Otherwise, the remainder itself is returned.
This implementation directly follows the mathematical derivation and avoids any loops or recursion.
Go Solution
func addDigits(num int) int {
if num == 0 {
return 0
}
remainder := num % 9
if remainder == 0 {
return 9
}
return remainder
}
The Go implementation is almost identical to the Python version. Since the input constraint fits comfortably within Go's int type on LeetCode, no special overflow handling is required.

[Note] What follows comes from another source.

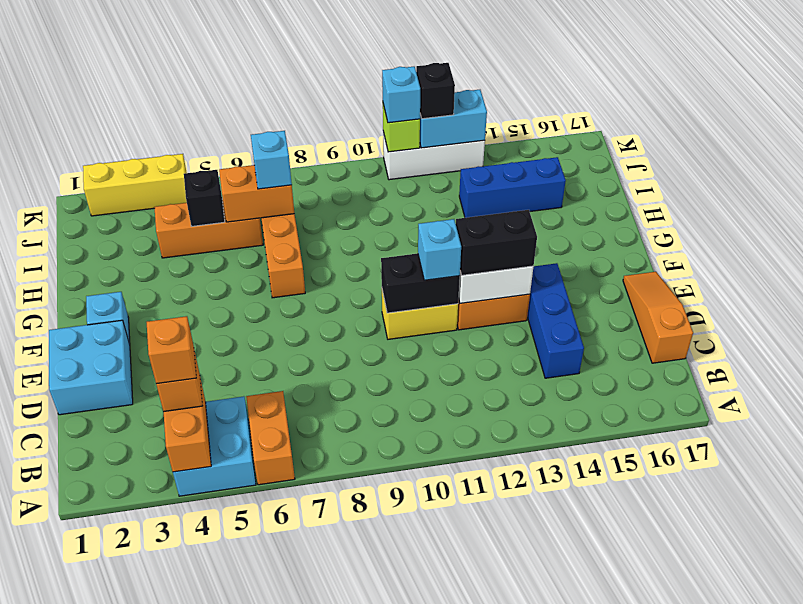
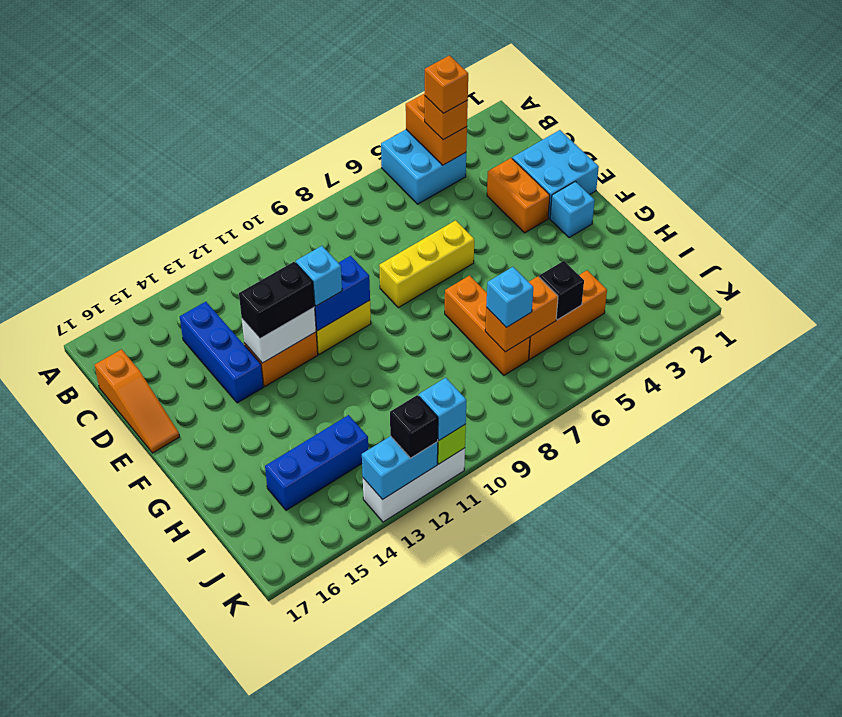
orange 1x2 brick [246,391,295,485] -> orange 1x2 brick moved to [487,158,550,233]
black 1x2 brick [381,253,460,313] -> blue 1x2 brick [314,256,370,331]
yellow 1x3 brick [83,154,187,216] -> yellow 1x3 brick moved to [379,220,474,308]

Go uses explicit variable declarations with :=, while Python relies on dynamic typing. Otherwise, the logic and edge case handling remain the same.
Worked Examples
Example 1
Input:
num = 38
Simulation process:
| Step | Current Number | Digit Sum |
|---|---|---|
| 1 | 38 | 3 + 8 = 11 |
| 2 | 11 | 1 + 1 = 2 |
Final answer:
2
Mathematical approach:
| Value | Result |
|---|---|
| 38 % 9 | 2 |
| Final Answer | 2 |
Example 2
Input:
num = 0
Since the number is already 0, we immediately return 0.
| Check | Result |
|---|---|
| num == 0 | true |
| Final Answer | 0 |
Additional Example
Input:
num = 99
Simulation:
| Step | Current Number | Digit Sum |
|---|---|---|
| 1 | 99 | 9 + 9 = 18 |
| 2 | 18 | 1 + 8 = 9 |
Mathematical approach:
| Value | Result |
|---|---|
| 99 % 9 | 0 |
| Positive multiple of 9 | yes |
| Final Answer | 9 |
Complexity Analysis
| Measure | Complexity | Explanation |
|---|---|---|
| Time | O(1) | Only a few arithmetic operations are performed |
| Space | O(1) | No additional memory proportional to input size is used |
The optimal solution performs a constant number of operations regardless of the input size. Unlike the brute-force simulation, there is no repeated digit extraction or iteration.
Test Cases
solution = Solution()
assert solution.addDigits(38) == 2 # Example case
assert solution.addDigits(0) == 0 # Zero edge case
assert solution.addDigits(5) == 5 # Single digit remains unchanged
assert solution.addDigits(9) == 9 # Single digit multiple of 9
assert solution.addDigits(18) == 9 # Multiple of 9
assert solution.addDigits(99) == 9 # Repeated reduction to 9
assert solution.addDigits(10) == 1 # Simple two-digit case
assert solution.addDigits(123) == 6 # Multiple digit reductions
assert solution.addDigits(99999) == 9 # Large repeated sums
assert solution.addDigits(2147483647) == 1 # Maximum 32-bit integer
| Test | Why |
|---|---|
38 |
Verifies the main example |
0 |
Confirms special-case handling |
5 |
Ensures single digits return unchanged |
9 |
Tests single-digit multiple of 9 |
18 |
Verifies modulo-9 behavior |
99 |
Tests repeated reductions |
10 |
Validates simple carry behavior |
123 |
Confirms standard digit summation |
99999 |
Stress test for repeated reductions |
2147483647 |
Confirms handling of maximum constraint value |
Edge Cases
Input Equal to Zero
The value 0 is the most important special case in this problem. If we blindly applied the modulo formula, we might incorrectly return 9 because 0 % 9 == 0.
The implementation explicitly checks:
if num == 0:
return 0
This guarantees correct behavior for zero.
Input Already a Single Digit
If the input is already between 1 and 9, the answer should simply be the number itself. For example:
5 -> 58 -> 8
The modulo formula naturally handles these cases because:
5 % 9 = 58 % 9 = 8
No additional logic is needed.
Positive Multiples of Nine
Numbers like 9, 18, 99, and 9999 are tricky because their modulo 9 result is 0, but their digital root should be 9, not 0.
For example:
18 -> 1 + 8 = 9
The implementation correctly handles this with:
if remainder == 0:
return 9
This ensures all positive multiples of 9 produce the correct result.